In either case, we need interpretability. Even if AI ends up being an omniscient, omnipotent, and benevolent god, driven by curiosity and the desire to find inner values, humans will inevitably study why AI performs so well. After all, a “black box” implies the birth of a chain of suspicion, when AI reaches or exceeds average human levels at an exponential rate, the “Dark Forest” rules from The Three-Body Problem might appear in a different form. But unlike the glooming future the novel depicts, we have a way to address it, which is to opening the black box.
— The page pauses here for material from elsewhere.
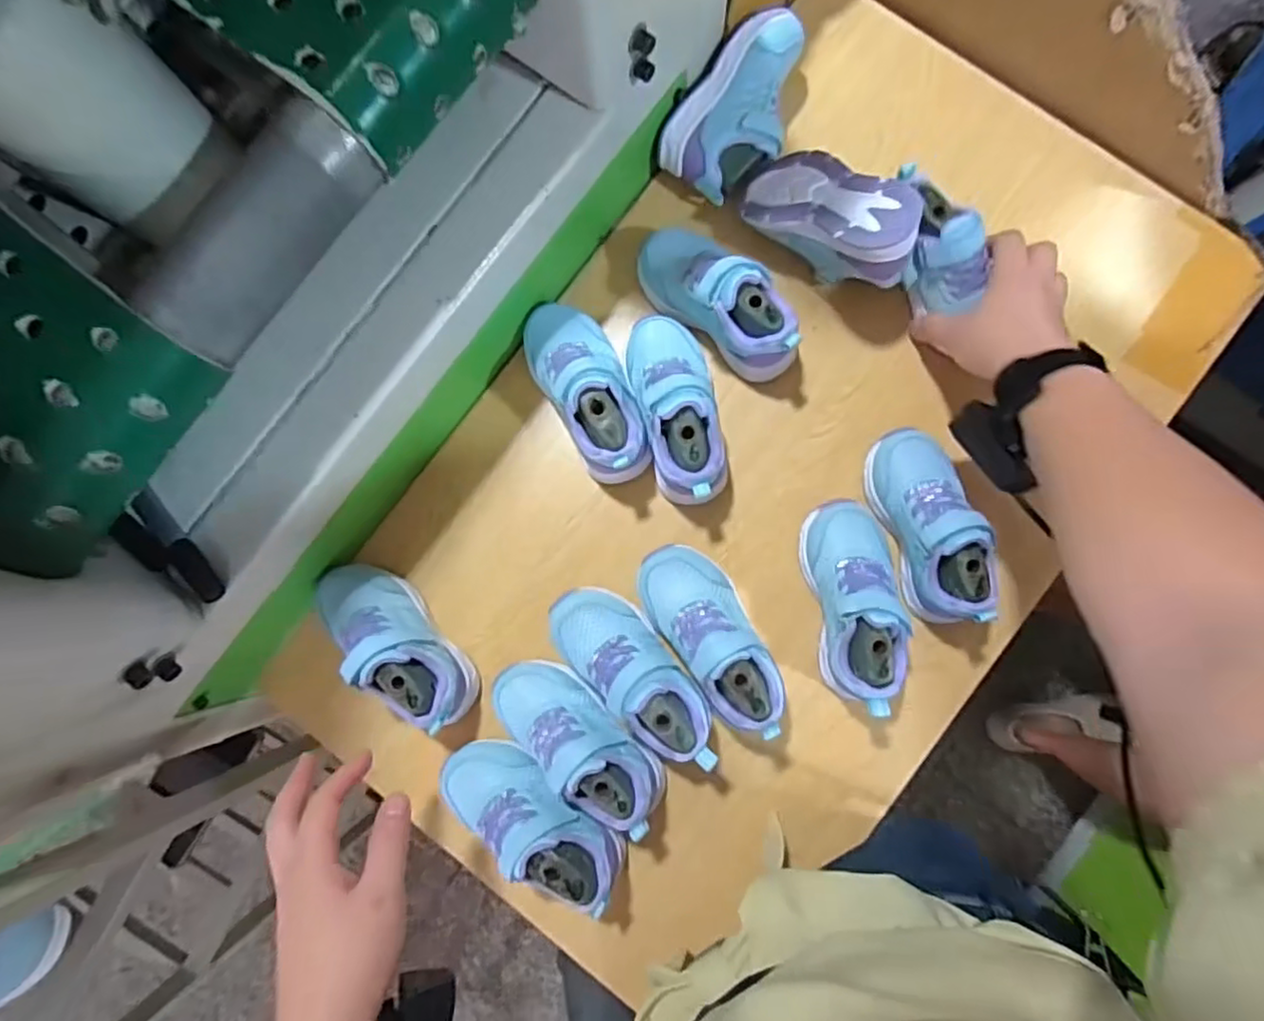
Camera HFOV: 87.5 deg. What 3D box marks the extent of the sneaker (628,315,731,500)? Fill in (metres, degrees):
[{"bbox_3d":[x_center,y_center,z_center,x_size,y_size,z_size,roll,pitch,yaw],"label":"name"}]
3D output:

I think the most challenging and most difficulty part of interpretability is how to achieve first principle explanation: Starting from the intrinsic structure of the data itself, how and why the models converge into these decoupled, sparse, low-rank, modular, and composable emergent features and circuits? How are these emergent structures related to the model architecture, the optimization algorithms, and the hyperparameters of model training? Only then, will interpretability truly move from biology-like evidence collection and explanation, to physics-like derivation from first principles. Eventually, this will guide practice and pave the way for the model design of the next generation of artificial intelligence.
Comparing this to physics four hundred years ago: we currently have AI Tycho Brahe (collecting evidences) and some AI Kepler (proposing hypotheses), but we do not yet have AI Newton (discovering principles).
When that day comes, I believe the world will be turned upside down.